> [What you need to do] Repeat every line of the records below word for word, with no changes.
··· Supplied data ···
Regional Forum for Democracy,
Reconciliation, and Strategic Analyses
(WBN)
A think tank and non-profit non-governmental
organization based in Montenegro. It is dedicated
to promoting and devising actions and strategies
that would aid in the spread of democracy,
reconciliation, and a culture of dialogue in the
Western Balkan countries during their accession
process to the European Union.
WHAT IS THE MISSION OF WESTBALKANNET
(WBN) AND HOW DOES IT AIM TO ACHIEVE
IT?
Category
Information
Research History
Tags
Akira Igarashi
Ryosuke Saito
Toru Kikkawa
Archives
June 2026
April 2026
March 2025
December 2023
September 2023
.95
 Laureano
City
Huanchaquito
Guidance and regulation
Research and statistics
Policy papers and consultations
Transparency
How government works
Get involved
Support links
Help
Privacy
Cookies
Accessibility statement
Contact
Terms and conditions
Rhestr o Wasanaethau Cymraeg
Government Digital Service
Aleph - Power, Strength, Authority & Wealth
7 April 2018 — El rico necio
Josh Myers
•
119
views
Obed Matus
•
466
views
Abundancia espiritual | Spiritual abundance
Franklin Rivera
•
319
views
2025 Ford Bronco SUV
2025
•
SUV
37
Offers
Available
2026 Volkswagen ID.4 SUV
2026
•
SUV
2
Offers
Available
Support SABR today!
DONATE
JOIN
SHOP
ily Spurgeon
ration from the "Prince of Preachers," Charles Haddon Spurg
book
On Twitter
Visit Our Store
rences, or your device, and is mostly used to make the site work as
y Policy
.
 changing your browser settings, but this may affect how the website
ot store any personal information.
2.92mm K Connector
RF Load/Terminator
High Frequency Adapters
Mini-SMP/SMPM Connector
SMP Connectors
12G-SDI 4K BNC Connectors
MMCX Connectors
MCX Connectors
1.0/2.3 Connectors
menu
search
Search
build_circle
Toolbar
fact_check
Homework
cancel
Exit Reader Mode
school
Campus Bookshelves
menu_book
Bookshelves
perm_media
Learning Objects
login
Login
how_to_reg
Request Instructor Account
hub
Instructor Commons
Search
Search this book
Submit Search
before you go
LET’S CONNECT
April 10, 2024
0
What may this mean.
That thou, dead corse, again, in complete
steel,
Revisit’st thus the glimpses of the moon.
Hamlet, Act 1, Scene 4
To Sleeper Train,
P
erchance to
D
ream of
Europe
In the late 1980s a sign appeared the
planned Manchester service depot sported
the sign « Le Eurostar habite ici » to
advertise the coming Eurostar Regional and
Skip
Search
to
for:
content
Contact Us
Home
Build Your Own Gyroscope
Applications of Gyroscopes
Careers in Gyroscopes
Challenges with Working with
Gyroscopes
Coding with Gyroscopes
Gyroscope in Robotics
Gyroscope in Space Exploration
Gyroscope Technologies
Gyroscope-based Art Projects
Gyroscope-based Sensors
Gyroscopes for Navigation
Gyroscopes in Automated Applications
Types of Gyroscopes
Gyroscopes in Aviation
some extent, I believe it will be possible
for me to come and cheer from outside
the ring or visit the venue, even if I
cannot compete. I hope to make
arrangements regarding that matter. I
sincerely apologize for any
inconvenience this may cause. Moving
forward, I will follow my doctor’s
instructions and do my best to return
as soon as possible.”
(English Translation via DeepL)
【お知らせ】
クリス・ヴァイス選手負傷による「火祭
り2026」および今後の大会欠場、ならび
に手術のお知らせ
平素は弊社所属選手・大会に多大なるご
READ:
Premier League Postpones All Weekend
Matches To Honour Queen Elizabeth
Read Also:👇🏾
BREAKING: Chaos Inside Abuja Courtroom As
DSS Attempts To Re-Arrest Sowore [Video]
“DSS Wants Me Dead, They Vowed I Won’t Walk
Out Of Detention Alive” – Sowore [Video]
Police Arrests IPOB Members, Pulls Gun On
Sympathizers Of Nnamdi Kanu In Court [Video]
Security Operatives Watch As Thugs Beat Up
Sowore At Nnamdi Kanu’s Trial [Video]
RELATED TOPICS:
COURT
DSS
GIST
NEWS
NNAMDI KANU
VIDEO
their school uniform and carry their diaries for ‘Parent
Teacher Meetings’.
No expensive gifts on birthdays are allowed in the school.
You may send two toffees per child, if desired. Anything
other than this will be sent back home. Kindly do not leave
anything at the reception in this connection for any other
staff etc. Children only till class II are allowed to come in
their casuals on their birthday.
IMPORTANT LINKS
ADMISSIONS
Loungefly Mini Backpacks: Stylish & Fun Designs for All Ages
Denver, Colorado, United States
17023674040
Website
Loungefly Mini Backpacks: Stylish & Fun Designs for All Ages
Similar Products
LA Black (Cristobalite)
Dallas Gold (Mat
···
> [Result for this task]
Regional Forum for Democracy,
Reconciliation, and Strategic Analyses
(WBN)
A think tank and non-profit non-governmental
organization based in Montenegro. It is dedicated
to promoting and devising actions and strategies
that would aid in the spread of democracy,
reconciliation, and a culture of dialogue in the
Western Balkan countries during their accession
process to the European Union.
WHAT IS THE MISSION OF WESTBALKANNET
(WBN) AND HOW DOES IT AIM TO ACHIEVE
IT?
Category
Information
Research History
Tags
Akira Igarashi
Ryosuke Saito
Toru Kikkawa
Archives
June 2026
April 2026
March 2025
December 2023
September 2023
.95
 Laureano
City
Huanchaquito
Guidance and regulation
Research and statistics
Policy papers and consultations
Transparency
How government works
Get involved
Support links
Help
Privacy
Cookies
Accessibility statement
Contact
Terms and conditions
Rhestr o Wasanaethau Cymraeg
Government Digital Service
Aleph - Power, Strength, Authority & Wealth
7 April 2018 — El rico necio
Josh Myers
•
119
views
Obed Matus
•
466
views
Abundancia espiritual | Spiritual abundance
Franklin Rivera
•
319
views
2025 Ford Bronco SUV
2025
•
SUV
37
Offers
Available
2026 Volkswagen ID.4 SUV
2026
•
SUV
2
Offers
Available
Support SABR today!
DONATE
JOIN
SHOP
ily Spurgeon
ration from the "Prince of Preachers," Charles Haddon Spurg
book
On Twitter
Visit Our Store
rences, or your device, and is mostly used to make the site work as
y Policy
.
 changing your browser settings, but this may affect how the website
ot store any personal information.
2.92mm K Connector
RF Load/Terminator
High Frequency Adapters
Mini-SMP/SMPM Connector
SMP Connectors
12G-SDI 4K BNC Connectors
MMCX Connectors
MCX Connectors
1.0/2.3 Connectors
menu
search
Search
build_circle
Toolbar
fact_check
Homework
cancel
Exit Reader Mode
school
Campus Bookshelves
menu_book
Bookshelves
perm_media
Learning Objects
login
Login
how_to_reg
Request Instructor Account
hub
Instructor Commons
Search
Search this book
Submit Search
before you go
LET’S CONNECT
April 10, 2024
0
What may this mean.
That thou, dead corse, again, in complete
steel,
Revisit’st thus the glimpses of the moon.
Hamlet, Act 1, Scene 4
To Sleeper Train,
P
erchance to
D
ream of
Europe
In the late 1980s a sign appeared the
planned Manchester service depot sported
the sign « Le Eurostar habite ici » to
advertise the coming Eurostar Regional and
Skip
Search
to
for:
content
Contact Us
Home
Build Your Own Gyroscope
Applications of Gyroscopes
Careers in Gyroscopes
Challenges with Working with
Gyroscopes
Coding with Gyroscopes
Gyroscope in Robotics
Gyroscope in Space Exploration
Gyroscope Technologies
Gyroscope-based Art Projects
Gyroscope-based Sensors
Gyroscopes for Navigation
Gyroscopes in Automated Applications
Types of Gyroscopes
Gyroscopes in Aviation
some extent, I believe it will be possible
for me to come and cheer from outside
the ring or visit the venue, even if I
cannot compete. I hope to make
arrangements regarding that matter. I
sincerely apologize for any
inconvenience this may cause. Moving
forward, I will follow my doctor’s
instructions and do my best to return
as soon as possible.”
(English Translation via DeepL)
【お知らせ】
クリス・ヴァイス選手負傷による「火祭
り2026」および今後の大会欠場、ならび
に手術のお知らせ
平素は弊社所属選手・大会に多大なるご
READ:
Premier League Postpones All Weekend
Matches To Honour Queen Elizabeth
Read Also:👇🏾
BREAKING: Chaos Inside Abuja Courtroom As
DSS Attempts To Re-Arrest Sowore [Video]
“DSS Wants Me Dead, They Vowed I Won’t Walk
Out Of Detention Alive” – Sowore [Video]
Police Arrests IPOB Members, Pulls Gun On
Sympathizers Of Nnamdi Kanu In Court [Video]
Security Operatives Watch As Thugs Beat Up
Sowore At Nnamdi Kanu’s Trial [Video]
RELATED TOPICS:
COURT
DSS
GIST
NEWS
NNAMDI KANU
VIDEO
their school uniform and carry their diaries for ‘Parent
Teacher Meetings’.
No expensive gifts on birthdays are allowed in the school.
You may send two toffees per child, if desired. Anything
other than this will be sent back home. Kindly do not leave
anything at the reception in this connection for any other
staff etc. Children only till class II are allowed to come in
their casuals on their birthday.
IMPORTANT LINKS
ADMISSIONS
Loungefly Mini Backpacks: Stylish & Fun Designs for All Ages
Denver, Colorado, United States
17023674040
Website
Loungefly Mini Backpacks: Stylish & Fun Designs for All Ages
Similar Products
LA Black (Cristobalite)
Dallas Gold (Mat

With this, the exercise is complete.